RNA was isolated from cells and tissues using TRIzol reagent (Invitrogen) and purified using the Qiagen RNeasy Mini kit (Qiagen). Isolated RNA was reverse-transcribed into cDNA by following the protocol from SuperScript III First-Strand Synthesis System (Invitrogen). Real-time quantitative PCR reactions were performed in triplicate on an ABI Prism 7900HT (Applied Biosystems) and were normalized to TATA box binding protein. Assay-on-Demand Gene Expression primers and probes were obtained from Applied Biosystems.
Oxygen Consumption and Citrate Synthase Activity Assays.
Citrate synthase activity was measured according to instructions provided with the citrate synthase kit obtained from Sigma-Aldrich. A total of 2 μg of protein was used for the assay. The XF24 Extracellular Flux Analyzer (Seahorse Biosciences) was used to measure oxygen consumption. The oxygen consumption rate was calculated using the fixed delta (50 mmHg) technique for determining the slope, following the manufacturer's instructions.
NAD+/NADH and CytC Assays.
NAD+ and NADH levels were determined according to instructions provided with the NAD/NADH assay kit purchased from Abcam. CytC protein levels were measured using a CytC ELISA obtained from R&D Systems.
Western Blotting and Immunoprecipitation.

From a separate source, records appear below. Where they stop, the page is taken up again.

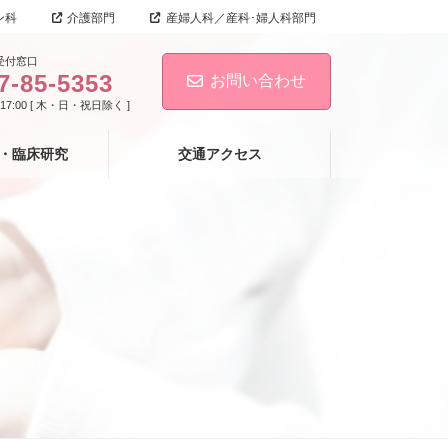
ン科
介護部門
産婦人科／産科･婦人科部門
受付窓口
7-85-5353
お問い合わせ
-17:00 [ 木・日・祝日除く ]
・臨床研究
交通アクセス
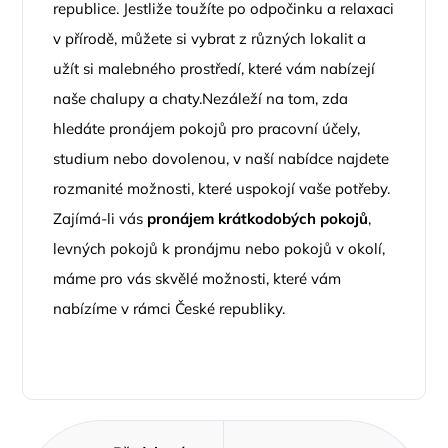
republice. Jestliže toužíte po odpočinku a relaxaci
v přírodě, můžete si vybrat z různých lokalit a
užít si malebného prostředí, které vám nabízejí
naše chalupy a chaty.Nezáleží na tom, zda
hledáte pronájem pokojů pro pracovní účely,
studium nebo dovolenou, v naší nabídce najdete
rozmanité možnosti, které uspokojí vaše potřeby.
Zajímá-li vás
pronájem krátkodobých pokojů
,
levných pokojů k pronájmu nebo pokojů v okolí,
máme pro vás skvělé možnosti, které vám
nabízíme v rámci České republiky.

Cells were lysed in cell lysis buffer (Cell Signaling Technology) supplemented with protease and phosphatase inhibitors (Sigma-Aldrich). Lysates were sonicated for 1 min and centrifuged at 14, 000 × g for 10 min at 4 °C. For immunoprecipitation experiments, 800 μg of total protein lysates were incubated overnight at 4 °C with anti-Flag agarose beads (Sigma). Lysates were resolved by 4–20% Tris-glycine SDS/PAGE and transferred to nitrocellulose membranes. Total and p-AMPK antibodies were obtained from Cell Signaling Technology. Pan acetylated lysine (4G12) and total PGC-1α antibodies were purchased from Millipore. Total and acetylated H3 antibodies were purchased from EMD Biosciences.
Statistical Analyses.
Data are presented as mean ± SEM. Statistical analyses were performed using Student's t test. Significant differences of P < 0.05 are identified with an asterisk.
Supplementary Material
Acknowledgments
We thank Dr. Marc Montminy (Salk Institute, La Jolla, CA) for providing the adenoviral PGC-1α–shRNA reagents, and Dr. Shari Caplan (Novartis Institute for BioMedical Research, Inc.) for providing FGF21 protein, and Kevin Godbout, YaJun Feng, Jinsheng Liang, Valerie Beaulieu, Richard Deacon, Olivia-Claire Bare, and Sandra Souza for technical assistance.
Footnotes
The authors declare no conflict of interest.
This article contains supporting information online at www.pnas.org/lookup/suppl/doi:10.1073/pnas.1006962107/-/DCSupplemental.